Work instruction — Give back the entries verbatim.

Records for this task —
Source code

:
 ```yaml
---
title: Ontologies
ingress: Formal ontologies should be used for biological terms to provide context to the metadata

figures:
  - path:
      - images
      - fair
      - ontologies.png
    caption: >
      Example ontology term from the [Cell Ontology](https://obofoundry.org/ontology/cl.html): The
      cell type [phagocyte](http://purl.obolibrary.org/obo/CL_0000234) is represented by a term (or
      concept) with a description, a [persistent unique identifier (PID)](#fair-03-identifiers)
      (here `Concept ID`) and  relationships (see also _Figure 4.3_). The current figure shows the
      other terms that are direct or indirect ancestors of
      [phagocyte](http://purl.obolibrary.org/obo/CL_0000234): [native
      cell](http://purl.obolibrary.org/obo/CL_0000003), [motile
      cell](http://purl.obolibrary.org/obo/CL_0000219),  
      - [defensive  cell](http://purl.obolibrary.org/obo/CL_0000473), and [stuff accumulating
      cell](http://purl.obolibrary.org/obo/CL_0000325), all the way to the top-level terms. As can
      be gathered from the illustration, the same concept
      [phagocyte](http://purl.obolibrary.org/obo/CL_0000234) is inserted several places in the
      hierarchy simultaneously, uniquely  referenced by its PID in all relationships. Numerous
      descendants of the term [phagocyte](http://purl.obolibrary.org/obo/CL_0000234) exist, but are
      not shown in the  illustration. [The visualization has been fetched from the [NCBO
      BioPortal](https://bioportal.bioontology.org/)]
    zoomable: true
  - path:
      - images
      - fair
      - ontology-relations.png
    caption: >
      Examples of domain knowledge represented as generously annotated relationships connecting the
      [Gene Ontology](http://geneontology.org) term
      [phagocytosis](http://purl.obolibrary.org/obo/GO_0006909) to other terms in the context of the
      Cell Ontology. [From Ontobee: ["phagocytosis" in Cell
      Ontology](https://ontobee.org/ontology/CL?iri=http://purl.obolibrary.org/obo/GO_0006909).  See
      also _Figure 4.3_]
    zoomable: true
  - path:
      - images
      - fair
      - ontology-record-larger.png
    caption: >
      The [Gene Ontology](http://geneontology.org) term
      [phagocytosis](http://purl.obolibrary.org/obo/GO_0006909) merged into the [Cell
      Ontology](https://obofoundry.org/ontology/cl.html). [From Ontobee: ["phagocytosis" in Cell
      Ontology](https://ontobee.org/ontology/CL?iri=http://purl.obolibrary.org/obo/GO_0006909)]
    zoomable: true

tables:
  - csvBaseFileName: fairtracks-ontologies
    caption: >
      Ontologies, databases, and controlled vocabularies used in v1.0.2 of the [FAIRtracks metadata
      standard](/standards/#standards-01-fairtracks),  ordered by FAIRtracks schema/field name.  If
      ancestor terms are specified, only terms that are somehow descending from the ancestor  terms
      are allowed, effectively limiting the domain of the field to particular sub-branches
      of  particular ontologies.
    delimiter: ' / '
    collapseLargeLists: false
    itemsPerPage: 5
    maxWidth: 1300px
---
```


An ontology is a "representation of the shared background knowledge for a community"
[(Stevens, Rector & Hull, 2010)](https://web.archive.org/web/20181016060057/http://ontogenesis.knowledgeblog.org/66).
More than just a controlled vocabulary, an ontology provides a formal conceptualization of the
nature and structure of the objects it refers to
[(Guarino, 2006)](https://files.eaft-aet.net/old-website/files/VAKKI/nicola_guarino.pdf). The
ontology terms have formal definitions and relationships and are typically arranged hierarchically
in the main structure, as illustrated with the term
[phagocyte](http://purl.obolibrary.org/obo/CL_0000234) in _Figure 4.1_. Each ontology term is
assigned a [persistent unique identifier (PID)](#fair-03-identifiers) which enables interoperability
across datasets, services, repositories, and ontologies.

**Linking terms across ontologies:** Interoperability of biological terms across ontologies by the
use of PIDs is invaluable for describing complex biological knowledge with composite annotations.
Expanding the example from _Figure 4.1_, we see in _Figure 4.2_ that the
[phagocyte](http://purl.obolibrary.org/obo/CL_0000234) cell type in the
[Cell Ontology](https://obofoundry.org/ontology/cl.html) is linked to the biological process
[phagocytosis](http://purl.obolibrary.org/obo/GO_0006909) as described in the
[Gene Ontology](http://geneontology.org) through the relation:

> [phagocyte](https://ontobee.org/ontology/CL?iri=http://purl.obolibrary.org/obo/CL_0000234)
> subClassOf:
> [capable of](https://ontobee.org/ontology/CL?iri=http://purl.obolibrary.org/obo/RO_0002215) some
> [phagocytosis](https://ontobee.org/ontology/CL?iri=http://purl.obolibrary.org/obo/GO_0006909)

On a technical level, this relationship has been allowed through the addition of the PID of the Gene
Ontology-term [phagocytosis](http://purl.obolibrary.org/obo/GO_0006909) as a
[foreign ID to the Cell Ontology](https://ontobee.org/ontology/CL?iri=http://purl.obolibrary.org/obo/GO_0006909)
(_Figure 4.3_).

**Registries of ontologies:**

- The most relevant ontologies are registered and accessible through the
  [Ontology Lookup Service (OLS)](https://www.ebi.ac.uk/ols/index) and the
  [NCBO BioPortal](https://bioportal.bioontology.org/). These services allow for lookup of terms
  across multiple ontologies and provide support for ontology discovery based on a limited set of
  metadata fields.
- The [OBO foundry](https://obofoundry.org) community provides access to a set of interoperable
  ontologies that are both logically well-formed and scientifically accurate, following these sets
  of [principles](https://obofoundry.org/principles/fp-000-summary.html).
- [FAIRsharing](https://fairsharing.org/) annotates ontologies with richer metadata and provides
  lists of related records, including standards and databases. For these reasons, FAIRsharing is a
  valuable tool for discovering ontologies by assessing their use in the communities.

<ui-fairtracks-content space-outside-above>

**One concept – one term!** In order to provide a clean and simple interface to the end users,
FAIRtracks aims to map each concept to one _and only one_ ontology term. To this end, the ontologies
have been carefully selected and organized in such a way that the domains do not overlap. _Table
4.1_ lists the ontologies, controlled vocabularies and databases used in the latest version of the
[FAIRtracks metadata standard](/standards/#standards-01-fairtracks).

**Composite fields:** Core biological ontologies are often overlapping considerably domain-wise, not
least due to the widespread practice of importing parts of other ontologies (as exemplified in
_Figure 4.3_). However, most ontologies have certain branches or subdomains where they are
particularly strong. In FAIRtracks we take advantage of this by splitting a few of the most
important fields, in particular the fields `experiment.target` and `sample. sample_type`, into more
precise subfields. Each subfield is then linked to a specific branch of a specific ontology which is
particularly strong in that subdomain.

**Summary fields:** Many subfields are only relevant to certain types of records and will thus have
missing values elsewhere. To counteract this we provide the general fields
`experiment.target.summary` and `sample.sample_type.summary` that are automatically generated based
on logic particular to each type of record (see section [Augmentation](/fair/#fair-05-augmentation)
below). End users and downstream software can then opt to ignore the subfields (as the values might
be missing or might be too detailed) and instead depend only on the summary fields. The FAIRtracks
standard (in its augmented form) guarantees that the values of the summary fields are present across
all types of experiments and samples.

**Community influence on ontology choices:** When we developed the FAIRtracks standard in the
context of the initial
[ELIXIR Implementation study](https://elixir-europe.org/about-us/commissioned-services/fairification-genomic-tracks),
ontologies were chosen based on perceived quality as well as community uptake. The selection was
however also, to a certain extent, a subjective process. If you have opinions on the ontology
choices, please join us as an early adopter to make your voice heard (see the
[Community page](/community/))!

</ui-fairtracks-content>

Response to this task —
Source code

:
 ```yaml
---
title: Ontologies
ingress: Formal ontologies should be used for biological terms to provide context to the metadata

figures:
  - path:
      - images
      - fair
      - ontologies.png
    caption: >
      Example ontology term from the [Cell Ontology](https://obofoundry.org/ontology/cl.html): The
      cell type [phagocyte](http://purl.obolibrary.org/obo/CL_0000234) is represented by a term (or
      concept) with a description, a [persistent unique identifier (PID)](#fair-03-identifiers)
      (here `Concept ID`) and  relationships (see also _Figure 4.3_). The current figure shows the
      other terms that are direct or indirect ancestors of
      [phagocyte](http://purl.obolibrary.org/obo/CL_0000234): [native
      cell](http://purl.obolibrary.org/obo/CL_0000003), [motile
      cell](http://purl.obolibrary.org/obo/CL_0000219),  
      - [defensive  cell](http://purl.obolibrary.org/obo/CL_0000473), and [stuff accumulating
      cell](http://purl.obolibrary.org/obo/CL_0000325), all the way to the top-level terms. As can
      be gathered from the illustration, the same concept
      [phagocyte](http://purl.obolibrary.org/obo/CL_0000234) is inserted several places in the
      hierarchy simultaneously, uniquely  referenced by its PID in all relationships. Numerous
      descendants of the term [phagocyte](http://purl.obolibrary.org/obo/CL_0000234) exist, but are
      not shown in the  illustration. [The visualization has been fetched from the [NCBO
      BioPortal](https://bioportal.bioontology.org/)]
    zoomable: true
  - path:
      - images
      - fair
      - ontology-relations.png
    caption: >
      Examples of domain knowledge represented as generously annotated relationships connecting the
      [Gene Ontology](http://geneontology.org) term
      [phagocytosis](http://purl.obolibrary.org/obo/GO_0006909) to other terms in the context of the
      Cell Ontology. [From Ontobee: ["phagocytosis" in Cell
      Ontology](https://ontobee.org/ontology/CL?iri=http://purl.obolibrary.org/obo/GO_0006909).  See
      also _Figure 4.3_]
    zoomable: true
  - path:
      - images
      - fair
      - ontology-record-larger.png
    caption: >
      The [Gene Ontology](http://geneontology.org) term
      [phagocytosis](http://purl.obolibrary.org/obo/GO_0006909) merged into the [Cell
      Ontology](https://obofoundry.org/ontology/cl.html). [From Ontobee: ["phagocytosis" in Cell
      Ontology](https://ontobee.org/ontology/CL?iri=http://purl.obolibrary.org/obo/GO_0006909)]
    zoomable: true

tables:
  - csvBaseFileName: fairtracks-ontologies
    caption: >
      Ontologies, databases, and controlled vocabularies used in v1.0.2 of the [FAIRtracks metadata
      standard](/standards/#standards-01-fairtracks),  ordered by FAIRtracks schema/field name.  If
      ancestor terms are specified, only terms that are somehow descending from the ancestor  terms
      are allowed, effectively limiting the domain of the field to particular sub-branches
      of  particular ontologies.
    delimiter: ' / '
    collapseLargeLists: false
    itemsPerPage: 5
    maxWidth: 1300px
---
```


An ontology is a "representation of the shared background knowledge for a community"
[(Stevens, Rector & Hull, 2010)](https://web.archive.org/web/20181016060057/http://ontogenesis.knowledgeblog.org/66).
More than just a controlled vocabulary, an ontology provides a formal conceptualization of the
nature and structure of the objects it refers to
[(Guarino, 2006)](https://files.eaft-aet.net/old-website/files/VAKKI/nicola_guarino.pdf). The
ontology terms have formal definitions and relationships and are typically arranged hierarchically
in the main structure, as illustrated with the term
[phagocyte](http://purl.obolibrary.org/obo/CL_0000234) in _Figure 4.1_. Each ontology term is
assigned a [persistent unique identifier (PID)](#fair-03-identifiers) which enables interoperability
across datasets, services, repositories, and ontologies.

**Linking terms across ontologies:** Interoperability of biological terms across ontologies by the
use of PIDs is invaluable for describing complex biological knowledge with composite annotations.
Expanding the example from _Figure 4.1_, we see in _Figure 4.2_ that the
[phagocyte](http://purl.obolibrary.org/obo/CL_0000234) cell type in the
[Cell Ontology](https://obofoundry.org/ontology/cl.html) is linked to the biological process
[phagocytosis](http://purl.obolibrary.org/obo/GO_0006909) as described in the
[Gene Ontology](http://geneontology.org) through the relation:

> [phagocyte](https://ontobee.org/ontology/CL?iri=http://purl.obolibrary.org/obo/CL_0000234)
> subClassOf:
> [capable of](https://ontobee.org/ontology/CL?iri=http://purl.obolibrary.org/obo/RO_0002215) some
> [phagocytosis](https://ontobee.org/ontology/CL?iri=http://purl.obolibrary.org/obo/GO_0006909)

On a technical level, this relationship has been allowed through the addition of the PID of the Gene
Ontology-term [phagocytosis](http://purl.obolibrary.org/obo/GO_0006909) as a
[foreign ID to the Cell Ontology](https://ontobee.org/ontology/CL?iri=http://purl.obolibrary.org/obo/GO_0006909)
(_Figure 4.3_).

**Registries of ontologies:**

- The most relevant ontologies are registered and accessible through the
  [Ontology Lookup Service (OLS)](https://www.ebi.ac.uk/ols/index) and the
  [NCBO BioPortal](https://bioportal.bioontology.org/). These services allow for lookup of terms
  across multiple ontologies and provide support for ontology discovery based on a limited set of
  metadata fields.
- The [OBO foundry](https://obofoundry.org) community provides access to a set of interoperable
  ontologies that are both logically well-formed and scientifically accurate, following these sets
  of [principles](https://obofoundry.org/principles/fp-000-summary.html).
- [FAIRsharing](https://fairsharing.org/) annotates ontologies with richer metadata and provides
  lists of related records, including standards and databases. For these reasons, FAIRsharing is a
  valuable tool for discovering ontologies by assessing their use in the communities.

<ui-fairtracks-content space-outside-above>

**One concept – one term!** In order to provide a clean and simple interface to the end users,
FAIRtracks aims to map each concept to one _and only one_ ontology term. To this end, the ontologies
have been carefully selected and organized in such a way that the domains do not overlap. _Table
4.1_ lists the ontologies, controlled vocabularies and databases used in the latest version of the
[FAIRtracks metadata standard](/standards/#standards-01-fairtracks).

**Composite fields:** Core biological ontologies are often overlapping considerably domain-wise, not
least due to the widespread practice of importing parts of other ontologies (as exemplified in
_Figure 4.3_). However, most ontologies have certain branches or subdomains where they are
particularly strong. In FAIRtracks we take advantage of this by splitting a few of the most
important fields, in particular the fields `experiment.target` and `sample. sample_type`, into more
precise subfields. Each subfield is then linked to a specific branch of a specific ontology which is
particularly strong in that subdomain.

**Summary fields:** Many subfields are only relevant to certain types of records and will thus have
missing values elsewhere. To counteract this we provide the general fields
`experiment.target.summary` and `sample.sample_type.summary` that are automatically generated based
on logic particular to each type of record (see section [Augmentation](/fair/#fair-05-augmentation)
below). End users and downstream software can then opt to ignore the subfields (as the values might
be missing or might be too detailed) and instead depend only on the summary fields. The FAIRtracks
standard (in its augmented form) guarantees that the values of the summary fields are present across
all types of experiments and samples.

**Community influence on ontology choices:** When we developed the FAIRtracks standard in the
context of the initial
[ELIXIR Implementation study](https://elixir-europe.org/about-us/commissioned-services/fairification-genomic-tracks),
ontologies were chosen based on perceived quality as well as community uptake. The selection was
however also, to a certain extent, a subjective process. If you have opinions on the ontology
choices, please join us as an early adopter to make your voice heard (see the
[Community page](/community/))!

</ui-fairtracks-content>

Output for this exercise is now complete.